Saturday, March 28, 2009

Youth In Prison: The Waste of a Whole Generation

In shock and grief, Oakland faced the death of 4 police officers with 20,000 mourners at the Oakland Coliseum. The bagpipes mournful call with the view of 1000's of raised white gloved arms saluting the caskets was shocking as the four caskets were brought in with the families following each casket. Clearly these were fine irreplaceable officers, husbands, fathers and sons. Not two hours later, on talk radio 560, the savage voice raged that the fault of this whole incident lay at the hands of the liberals. He raged that shoot now, ask questions later should be the policy after these policeman were gunned down.

Today I sat with a very small group looking at the other victim of this carnage. The young man who with his 10th grade education in special education classes who had not met with his parole officer and was so desperate to avoid going back to the jail where he had spent 2-4 years that he shot the two officers who came to his car for a traffic stop, then blasted through a door with a AK47 two other officers. Waiting all week for this scheduled meeting this morning since it offered a discussion about youth in prison, the Books Not Bars meeting did connect with the most recent events.

In the room, there were young men on probation having found their way, there were mothers who had gone step by step through the process with their 16 year old, or their 12 year old through their prison experience. One woman said her son had spent the last seven months in solitary at the age of 17, then was released and soon had broken the rules of his probation again, and now at 25 was beginning to comprehend the tragedy of his situation.

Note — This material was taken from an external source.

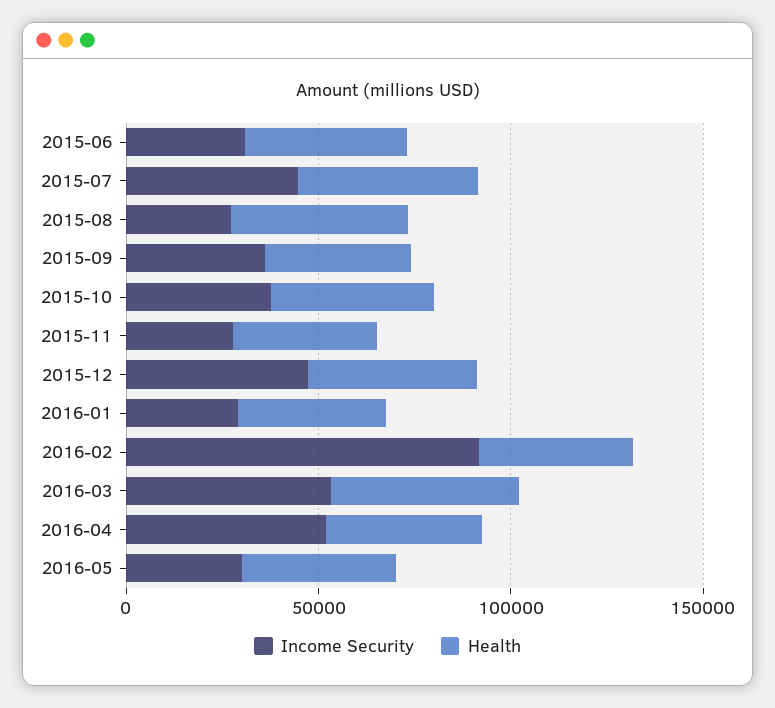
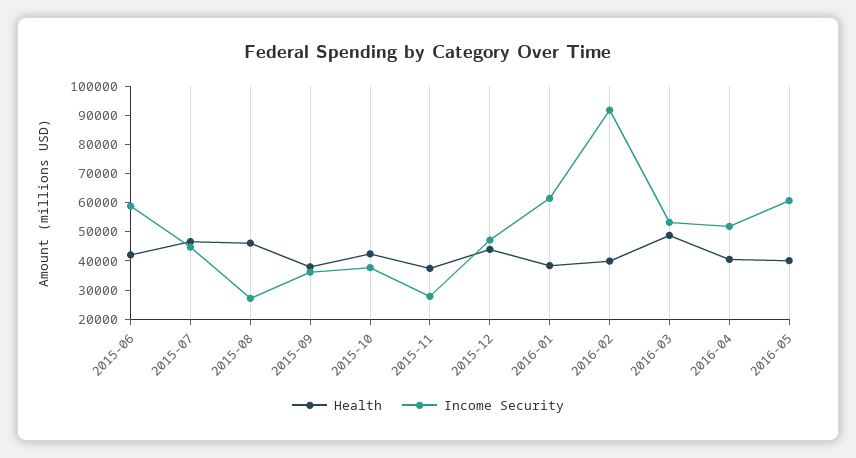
Income Security, 2015-06: 30000 -> 60000
Income Security, 2016-01: 30000 -> 60000
Income Security, 2016-05: 30000 -> 60000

She expressed her strong belief that all youth should be tried as youth until the age of 25, and that being thrown into a cell the early part of their lives has the effect of being a person less able to function in the world once he gets out.  As one young man said-hey, I was in jail at 12 and when I got out at 19, I was still a twelve year old; he reflected the fact that once a youth is in the system, for every infraction:  wrong attitude, didn't pick up the tray quick enough or whatever, time can be added to the term of his sentence.  The guards do not as is the case with adult offenders have to get approval or bring recommendations to any other authority other than their own.  Add Ons-adding months or years on a sentence by a court to a youth offender,  as they are called keep youth in jail, untrained, unskilled and under their probation terms they cannot relate with others who have been in jail.  And guess what we're all paying for this laying to waste of young men, black, spanish or white, both the cost of their extended stays and for their return to society, untrained, unskilled - their young bodies and minds in holding pattern from which they have neither the experience or the expectation to be found or find their way the benefits of personhood.  Books not Bars is going to Sacramento in May to bring about a bill that will stop the unilateral  unstructured and often self perpetuating system that kills the body and the soul of youth in prison.  Many of those present were planning to go.

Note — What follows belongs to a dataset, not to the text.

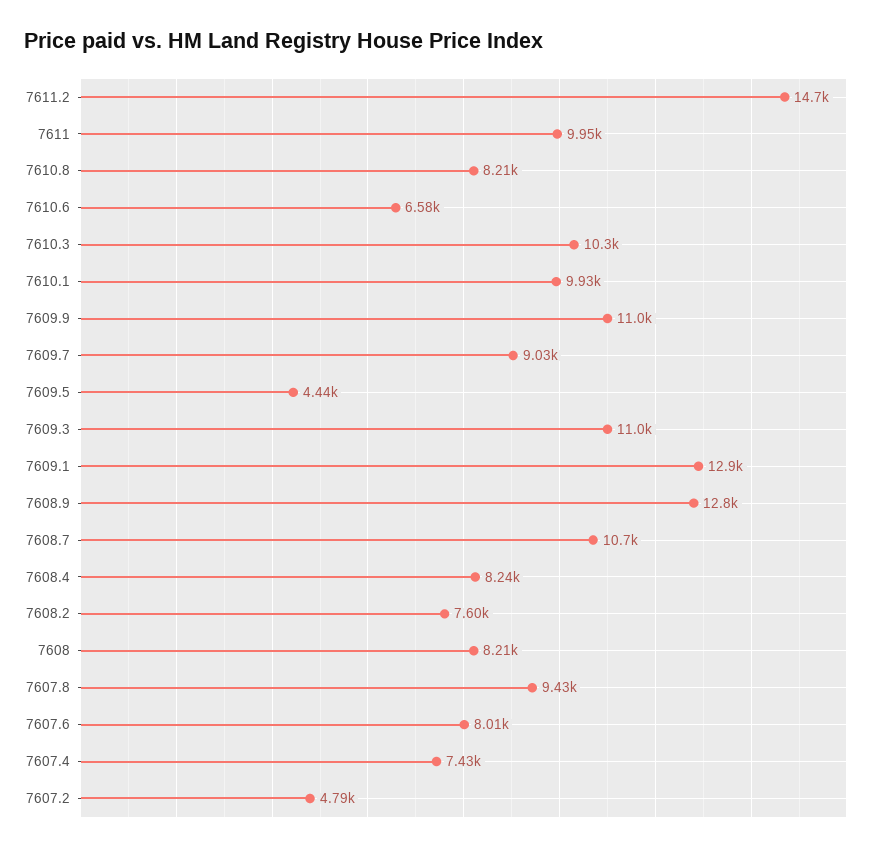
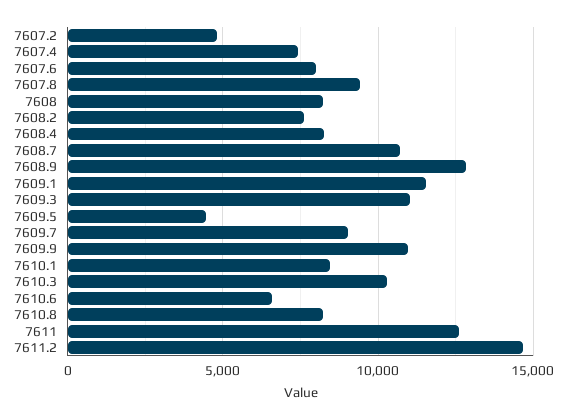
7611: 9950 -> 12500
7610.1: 9930 -> 8500
7609.1: 12900 -> 11500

Here's what it was like for one of the moms present.  For Lynn, a phone call from the police that they had her 14 year old on a assault charge:  her son had taken a gun to school to deal with a bully and the gun went off grazing the boys thigh when he came after the kid.  Lynn's mother was the first black police woman in San Francisco, and she couldn't have been more taken by surprise.  She expressed it as - as a mom, you just do what you can do, everything you can think of doing to get to your child what you can to support them.  She got in there and presented herself to the guards and staff and did what it took to have a regularly pleasant interaction with them every time out so they knew her and they knew her son- that made a big difference.  She was invited to be part of the parents group and they actually together and presented some changes to  benefit the conditions of the prison.  She said as much as she invested in knowing what was happening for her son and other prisoners, they only knew about 20% of the actual experience for them. But out on parole is the most dangerous time, the mothers all agreed.  The meeting had skits to demonstrate how the mothers could assist their sons to stay within the guidelines and how to relate to the probation officers;  the ability to manage probation one mom said is basically by keeping them home and helping them get work. Keeping them out of trouble taking very seriously the parole officers authority and keeping the rules as the first priority is the task at hand.

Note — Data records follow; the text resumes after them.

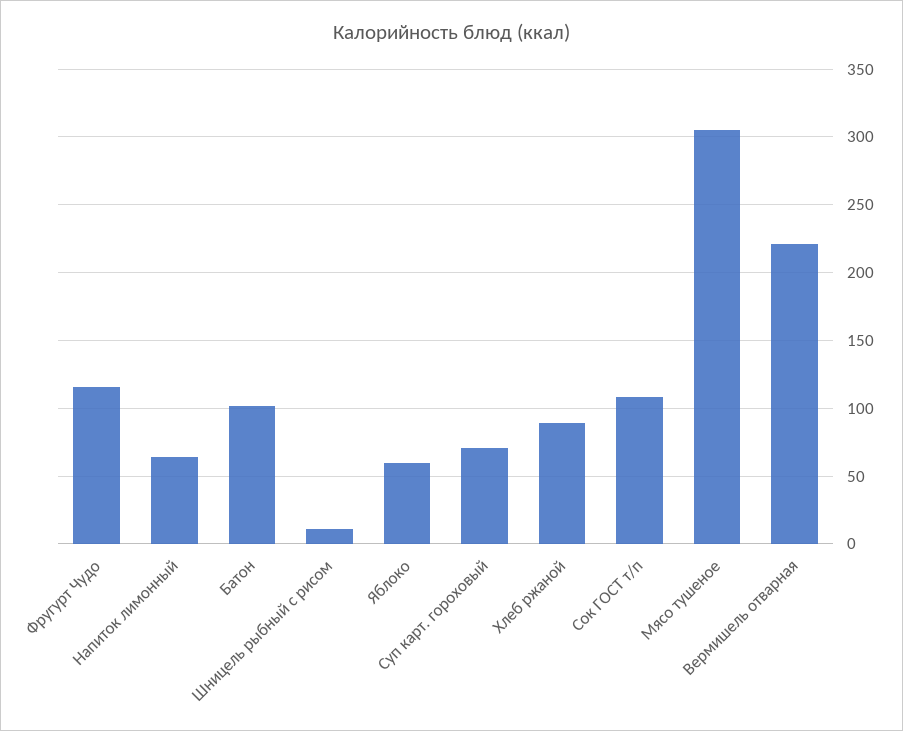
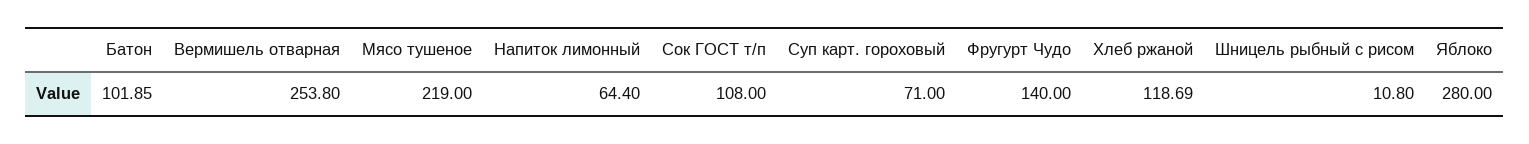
Фругурт Чудо: 115 -> 140
Яблоко: 60 -> 280
Хлеб ржаной: 90 -> 118.69
Мясо тушеное: 305 -> 219
Вермишель отварная: 220 -> 253.8

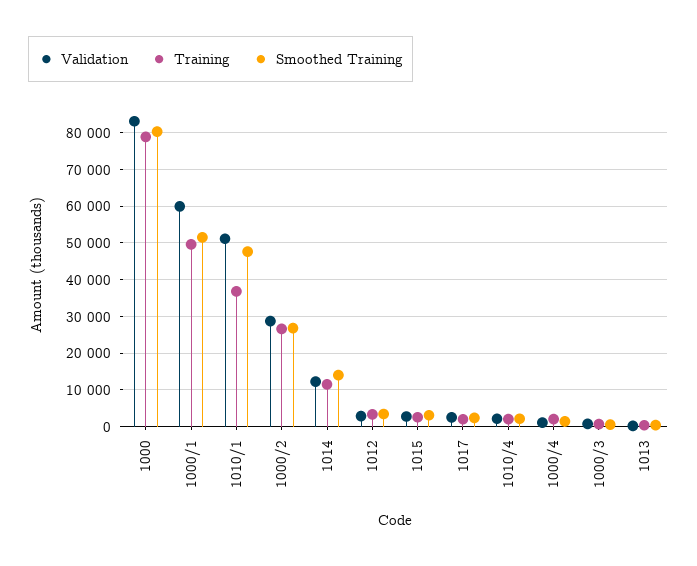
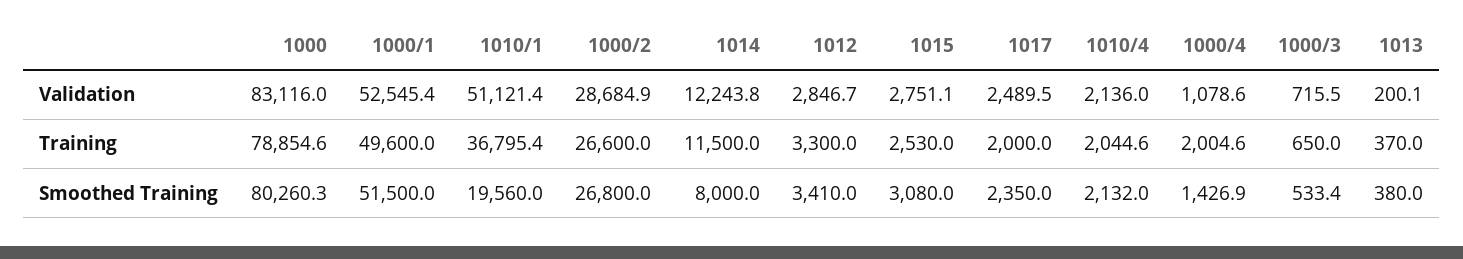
Validation, 1000/1: 60000 -> 52545.4
Smoothed Training, 1010/1: 48000 -> 19560
Smoothed Training, 1014: 14000 -> 8000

But back to Lovelle Mixon, a man on parole who was so desperate not to go to jail or deal with his parole officer that he committed a murder suicide.  Really that's what it amounts to.  The tragedy of murder suicide is the muffled cry in the night in the wealthiest of suburbs , Cupertino, Fremont, San Francisco just in this year alone.  How is it that a job loss, a relationship betrayal or loss in the suburbs, and a desparate young man turn to guns and not other human beings? Guns are not the answer, Books not Bars is looking from all sides to see what is.  One young man at the meeting said that when his mother was killed by the police when he was ten, he was sent to a community house that everyone in the room recognized the name of and there were approving, "ohh, that was good" throughout the room.  "Yes," he said, "they just kept being nice to me, every day all day and I was angry every day, but they kept being nice to me and that helped me remember who I was."